> **Exercise description**: How many lines in the items contain the string "municipio"? Case counts. Reply with the number alone.

> **Material shown**:
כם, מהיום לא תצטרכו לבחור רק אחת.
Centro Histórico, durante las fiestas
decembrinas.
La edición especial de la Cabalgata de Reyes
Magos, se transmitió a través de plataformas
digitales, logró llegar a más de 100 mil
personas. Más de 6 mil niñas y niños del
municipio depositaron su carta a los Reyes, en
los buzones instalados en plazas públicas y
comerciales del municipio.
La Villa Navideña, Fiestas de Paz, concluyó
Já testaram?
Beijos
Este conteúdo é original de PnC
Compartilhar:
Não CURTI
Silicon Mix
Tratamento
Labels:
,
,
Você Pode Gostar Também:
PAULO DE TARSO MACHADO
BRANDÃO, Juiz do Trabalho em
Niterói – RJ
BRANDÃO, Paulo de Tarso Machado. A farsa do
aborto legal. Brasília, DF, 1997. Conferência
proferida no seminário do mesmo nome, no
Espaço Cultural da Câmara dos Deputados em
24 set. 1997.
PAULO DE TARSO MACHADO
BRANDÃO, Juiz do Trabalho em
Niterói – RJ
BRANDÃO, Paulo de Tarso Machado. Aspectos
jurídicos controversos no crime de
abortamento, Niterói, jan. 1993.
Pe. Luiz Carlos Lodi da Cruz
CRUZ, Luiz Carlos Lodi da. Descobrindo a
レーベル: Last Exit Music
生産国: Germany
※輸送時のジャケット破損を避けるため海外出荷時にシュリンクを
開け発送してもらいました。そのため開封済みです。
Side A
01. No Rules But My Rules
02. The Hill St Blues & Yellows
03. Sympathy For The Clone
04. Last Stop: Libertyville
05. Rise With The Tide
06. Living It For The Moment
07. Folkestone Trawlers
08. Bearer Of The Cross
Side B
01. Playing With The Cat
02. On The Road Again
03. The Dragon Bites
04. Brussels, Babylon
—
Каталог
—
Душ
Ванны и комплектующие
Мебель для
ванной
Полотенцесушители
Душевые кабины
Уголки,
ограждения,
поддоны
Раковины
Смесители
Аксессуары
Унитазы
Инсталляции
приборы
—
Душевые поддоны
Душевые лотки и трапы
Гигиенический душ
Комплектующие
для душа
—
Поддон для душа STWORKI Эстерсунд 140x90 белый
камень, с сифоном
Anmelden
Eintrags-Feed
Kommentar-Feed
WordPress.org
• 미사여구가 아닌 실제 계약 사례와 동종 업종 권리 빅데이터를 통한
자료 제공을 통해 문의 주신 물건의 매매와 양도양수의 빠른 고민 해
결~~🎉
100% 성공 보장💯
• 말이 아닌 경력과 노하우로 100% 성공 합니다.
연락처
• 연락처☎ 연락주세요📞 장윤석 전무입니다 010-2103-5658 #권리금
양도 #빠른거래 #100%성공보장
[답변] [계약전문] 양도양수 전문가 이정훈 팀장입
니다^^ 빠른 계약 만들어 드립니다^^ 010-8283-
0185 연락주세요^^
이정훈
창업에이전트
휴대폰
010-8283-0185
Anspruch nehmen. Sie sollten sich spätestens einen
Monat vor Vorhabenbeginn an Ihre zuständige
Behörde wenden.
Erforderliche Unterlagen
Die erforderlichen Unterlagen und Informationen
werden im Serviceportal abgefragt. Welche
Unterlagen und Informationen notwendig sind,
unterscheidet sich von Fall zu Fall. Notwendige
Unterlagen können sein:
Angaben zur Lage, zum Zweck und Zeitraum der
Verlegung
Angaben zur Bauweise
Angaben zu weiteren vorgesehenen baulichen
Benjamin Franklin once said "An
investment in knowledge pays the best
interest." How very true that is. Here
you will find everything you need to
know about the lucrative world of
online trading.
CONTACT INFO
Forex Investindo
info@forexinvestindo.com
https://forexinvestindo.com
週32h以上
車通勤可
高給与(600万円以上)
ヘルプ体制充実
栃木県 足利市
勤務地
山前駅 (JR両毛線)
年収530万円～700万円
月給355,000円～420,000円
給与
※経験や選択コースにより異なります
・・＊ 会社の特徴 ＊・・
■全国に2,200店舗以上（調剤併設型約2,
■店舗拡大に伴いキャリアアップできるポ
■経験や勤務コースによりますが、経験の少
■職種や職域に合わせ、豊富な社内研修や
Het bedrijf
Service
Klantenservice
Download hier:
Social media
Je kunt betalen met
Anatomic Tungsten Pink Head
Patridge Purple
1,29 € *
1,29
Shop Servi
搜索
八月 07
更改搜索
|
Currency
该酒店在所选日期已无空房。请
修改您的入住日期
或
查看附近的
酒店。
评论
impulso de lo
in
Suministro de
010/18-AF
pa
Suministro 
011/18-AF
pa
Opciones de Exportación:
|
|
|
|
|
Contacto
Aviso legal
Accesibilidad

> **Exercise result**: 2